English
Orthogonality of characters for irreducibles: the normalized sum χ_V(g) χ_W(g^{-1}) equals 1 if V ≅ W and 0 otherwise.
Русский
Ортогональность характеров для неразложимых: нормализованная сумма χ_V(g) χ_W(g^{-1}) равна 1, если V ≅ W, и 0 иначе.
LaTeX
$$$\frac{1}{|G|} \sum_{g \in G} \chi_V(g) \chi_W(g^{-1}) = \begin{cases}1 & \text{если } V \cong W \\ 0 & \text{иначе} \end{cases}$$$
Lean4
/-- Orthogonality of characters for irreducible representations of finite group over an
algebraically closed field whose characteristic doesn't divide the order of the group. -/
theorem char_orthonormal (V W : FDRep k G) [Simple V] [Simple W] :
⅟(Fintype.card G : k) • ∑ g : G, V.character g * W.character g⁻¹ = if Nonempty (V ≅ W) then ↑1 else ↑0 :=
by
rw [scalar_product_char_eq_finrank_equivariant]

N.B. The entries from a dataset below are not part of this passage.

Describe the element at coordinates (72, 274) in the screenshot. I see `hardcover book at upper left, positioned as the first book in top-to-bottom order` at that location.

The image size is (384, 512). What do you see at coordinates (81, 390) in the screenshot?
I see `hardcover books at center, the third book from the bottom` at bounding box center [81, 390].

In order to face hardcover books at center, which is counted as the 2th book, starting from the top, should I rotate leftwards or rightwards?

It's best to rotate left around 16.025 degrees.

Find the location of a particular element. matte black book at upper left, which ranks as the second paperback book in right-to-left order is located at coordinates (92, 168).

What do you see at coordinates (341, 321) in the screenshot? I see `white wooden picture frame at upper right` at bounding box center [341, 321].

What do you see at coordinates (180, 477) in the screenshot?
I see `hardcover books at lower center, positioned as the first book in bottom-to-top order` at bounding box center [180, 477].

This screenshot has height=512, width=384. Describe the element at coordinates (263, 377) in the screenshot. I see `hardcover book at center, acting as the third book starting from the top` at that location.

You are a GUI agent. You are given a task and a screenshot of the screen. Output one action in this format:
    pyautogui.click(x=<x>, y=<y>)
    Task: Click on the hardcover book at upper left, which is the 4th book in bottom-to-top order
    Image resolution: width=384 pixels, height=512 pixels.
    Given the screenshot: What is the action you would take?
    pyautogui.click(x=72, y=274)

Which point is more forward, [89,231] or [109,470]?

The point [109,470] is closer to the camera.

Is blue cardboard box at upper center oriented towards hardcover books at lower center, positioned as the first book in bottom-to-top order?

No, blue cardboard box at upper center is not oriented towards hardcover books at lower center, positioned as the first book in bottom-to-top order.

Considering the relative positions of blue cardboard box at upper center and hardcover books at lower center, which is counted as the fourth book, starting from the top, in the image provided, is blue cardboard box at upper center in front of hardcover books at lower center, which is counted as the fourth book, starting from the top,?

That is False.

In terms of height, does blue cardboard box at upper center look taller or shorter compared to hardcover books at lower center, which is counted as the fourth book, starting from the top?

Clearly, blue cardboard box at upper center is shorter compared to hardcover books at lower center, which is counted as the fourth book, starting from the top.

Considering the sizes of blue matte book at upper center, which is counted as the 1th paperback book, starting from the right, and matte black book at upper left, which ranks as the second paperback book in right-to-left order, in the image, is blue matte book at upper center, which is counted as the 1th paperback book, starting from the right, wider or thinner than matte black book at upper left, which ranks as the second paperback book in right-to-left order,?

-- The scalar products of the characters is equal to the dimension of the space of
-- equivariant maps `W ⟶ V`.
rw_mod_cast [finrank_hom_simple_simple W V, Iso.nonempty_iso_symm]
-- By Schur's Lemma, the dimension of `Hom_G(W, V)` is `1` is `V ≅ W` and `0` otherwise.